Archivematica users rely on spreadsheets created in a specific way to perform tasks within or after Archivematica. Documentations and examples can be found here but there is no clear validation as can be performed by a machine. As one example, the metadata.csv and rights.csv files are “special” and are utilized by Archivematica to add metadata or rights metadata into the AIP’s METS file. Another example is the Avalon Media System having a specific Manifest.csv file that is used to recreate hierarchical information and additional metadata, which is used after a DIP is created from a stored AIP. It would be beneficial if this manifest could be validated prior to going through the preservation process. Both of these examples would benefit from a validation service that a user (or automated system) could access prior to ingest into Archivematica.
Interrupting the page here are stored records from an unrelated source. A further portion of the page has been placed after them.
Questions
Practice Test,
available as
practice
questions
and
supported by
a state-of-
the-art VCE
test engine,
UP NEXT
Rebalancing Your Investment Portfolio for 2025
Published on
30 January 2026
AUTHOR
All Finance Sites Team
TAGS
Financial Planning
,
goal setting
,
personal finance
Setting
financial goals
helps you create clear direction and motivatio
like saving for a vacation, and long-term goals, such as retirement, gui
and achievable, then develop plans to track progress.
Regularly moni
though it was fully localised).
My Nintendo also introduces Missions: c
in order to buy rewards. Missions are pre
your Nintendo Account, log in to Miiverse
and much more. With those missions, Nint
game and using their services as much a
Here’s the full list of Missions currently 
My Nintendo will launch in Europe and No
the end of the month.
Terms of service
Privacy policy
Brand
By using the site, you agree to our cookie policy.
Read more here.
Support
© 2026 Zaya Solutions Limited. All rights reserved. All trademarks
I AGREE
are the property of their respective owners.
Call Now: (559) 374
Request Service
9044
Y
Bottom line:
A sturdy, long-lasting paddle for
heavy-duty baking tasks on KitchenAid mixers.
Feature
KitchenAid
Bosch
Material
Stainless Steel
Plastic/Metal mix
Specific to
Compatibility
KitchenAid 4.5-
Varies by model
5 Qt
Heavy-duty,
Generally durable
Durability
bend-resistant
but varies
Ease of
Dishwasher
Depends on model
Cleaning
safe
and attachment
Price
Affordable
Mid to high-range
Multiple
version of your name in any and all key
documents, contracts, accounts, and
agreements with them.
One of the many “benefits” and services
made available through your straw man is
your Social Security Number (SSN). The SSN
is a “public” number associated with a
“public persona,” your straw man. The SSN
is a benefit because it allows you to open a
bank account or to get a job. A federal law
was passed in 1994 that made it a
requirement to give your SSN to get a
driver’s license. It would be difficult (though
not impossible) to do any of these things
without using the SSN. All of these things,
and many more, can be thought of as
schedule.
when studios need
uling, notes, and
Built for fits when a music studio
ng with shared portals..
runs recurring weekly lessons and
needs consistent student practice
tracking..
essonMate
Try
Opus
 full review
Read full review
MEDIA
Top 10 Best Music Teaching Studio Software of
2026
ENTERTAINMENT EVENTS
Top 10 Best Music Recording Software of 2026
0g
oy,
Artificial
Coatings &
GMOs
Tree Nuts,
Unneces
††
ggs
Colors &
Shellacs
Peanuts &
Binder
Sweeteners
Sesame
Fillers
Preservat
Chosen option: “1. API endpoint for pre-ingest CSV validation”, because it is flexible, it lays the groundwork for future work around CSV validation as a step to be taken by Archivematica. It doesn’t have the complications of the long-term maintenance and testing of a GUI component. It can be more easily automated. The solution allows for custom or institutionally-specific CSV to be used/added.
Technically, this would live in the Archivematica codebase and be a new endpoint in the Archivematica API
Proposed endpoint below:
URL: /api/transfer/validate_csv Verb: POST Validates local CSV with validator service Python script Parameters: CSV input: Path to the CSV validator: Name of service CSV should be checked against, i.e. "avalon" or "rights" Response: JSON message: Approval or non-approval, depending on service output
Options are discussed with pros/cons outlined in the linked issue and pull request. Some are implicit in the above decision outcome and positive/negative consequences sections.